(Records in a dataset)
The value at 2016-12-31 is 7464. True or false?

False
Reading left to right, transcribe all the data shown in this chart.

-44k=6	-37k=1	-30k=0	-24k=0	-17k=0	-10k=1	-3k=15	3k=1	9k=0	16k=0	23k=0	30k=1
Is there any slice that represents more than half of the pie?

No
--
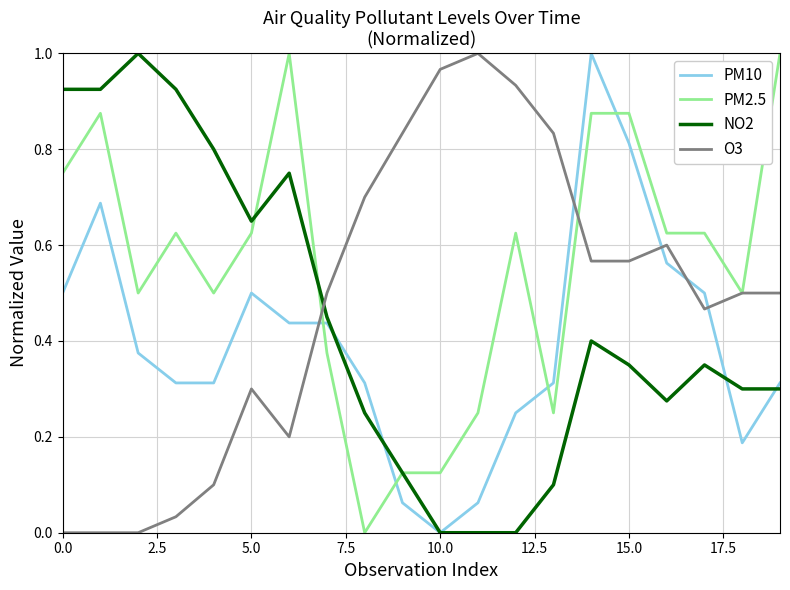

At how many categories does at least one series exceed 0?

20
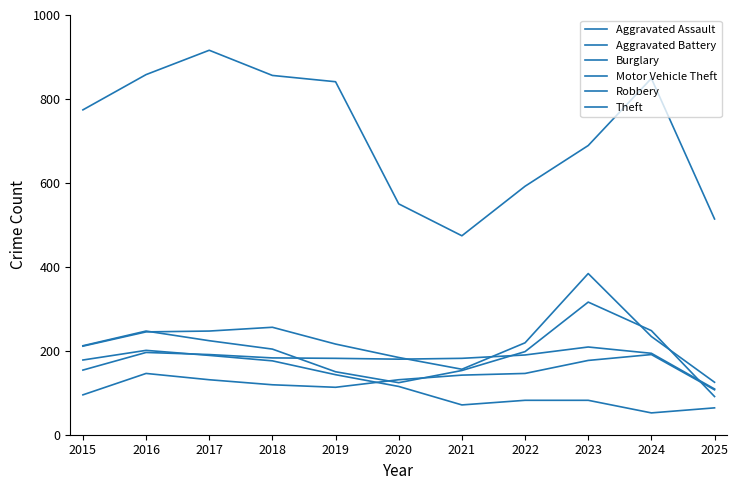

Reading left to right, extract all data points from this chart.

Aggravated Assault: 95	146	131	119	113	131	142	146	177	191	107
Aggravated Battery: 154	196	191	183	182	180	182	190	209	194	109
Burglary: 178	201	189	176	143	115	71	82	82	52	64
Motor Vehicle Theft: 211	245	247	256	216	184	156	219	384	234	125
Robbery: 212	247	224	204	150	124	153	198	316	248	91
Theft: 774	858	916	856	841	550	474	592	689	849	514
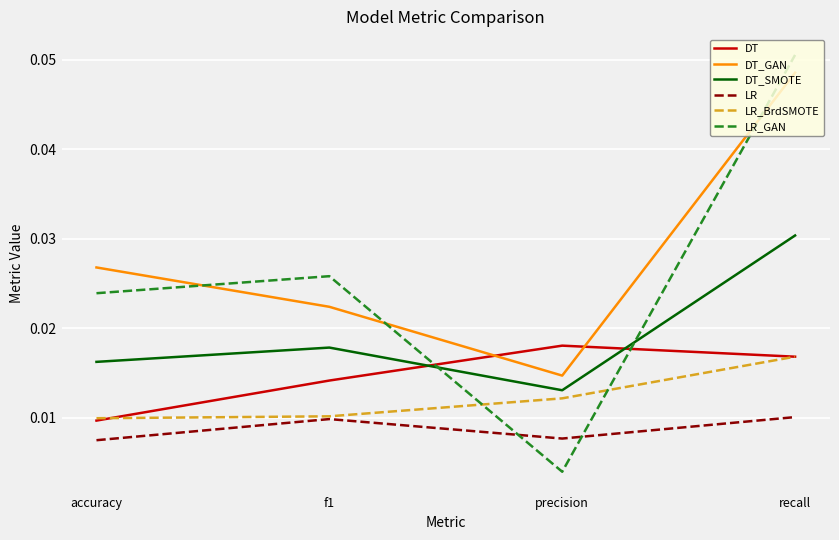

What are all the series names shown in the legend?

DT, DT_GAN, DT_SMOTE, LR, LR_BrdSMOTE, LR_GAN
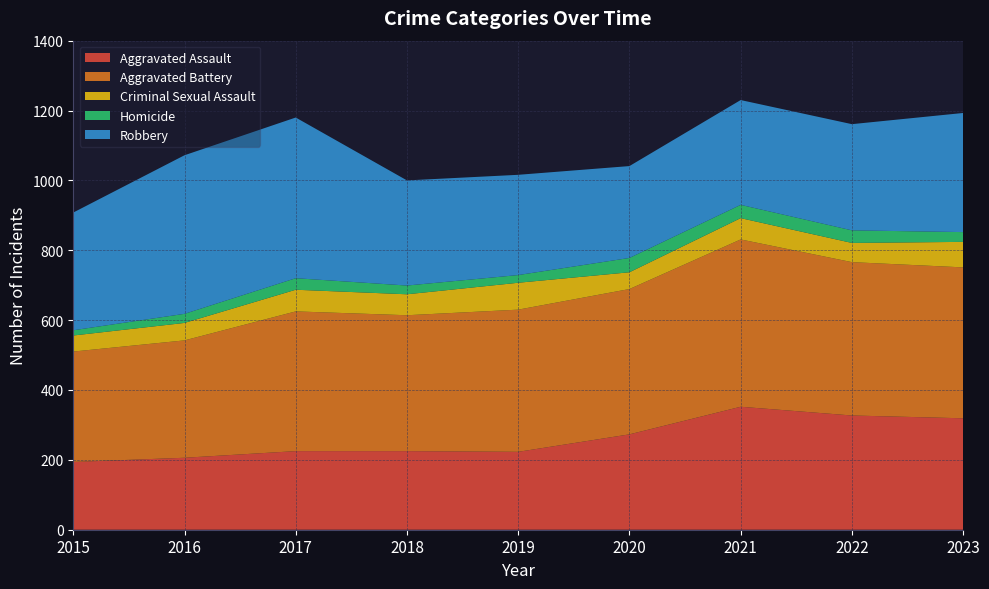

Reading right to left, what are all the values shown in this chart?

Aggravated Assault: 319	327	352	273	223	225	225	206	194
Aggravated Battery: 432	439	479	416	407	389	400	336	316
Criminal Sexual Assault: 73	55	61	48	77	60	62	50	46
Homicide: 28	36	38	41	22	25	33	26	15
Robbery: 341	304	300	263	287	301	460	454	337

About this task: Copy the lines verbatim, starting at the line containing "At how many" and ending at the line containing "Reading right to", both included. Omit the pictures from your answer.

Output for this exercise:
At how many categories does at least one series exceed 0?

20

Reading left to right, extract all data points from this chart.

Aggravated Assault: 95	146	131	119	113	131	142	146	177	191	107
Aggravated Battery: 154	196	191	183	182	180	182	190	209	194	109
Burglary: 178	201	189	176	143	115	71	82	82	52	64
Motor Vehicle Theft: 211	245	247	256	216	184	156	219	384	234	125
Robbery: 212	247	224	204	150	124	153	198	316	248	91
Theft: 774	858	916	856	841	550	474	592	689	849	514

What are all the series names shown in the legend?

DT, DT_GAN, DT_SMOTE, LR, LR_BrdSMOTE, LR_GAN

Reading right to left, what are all the values shown in this chart?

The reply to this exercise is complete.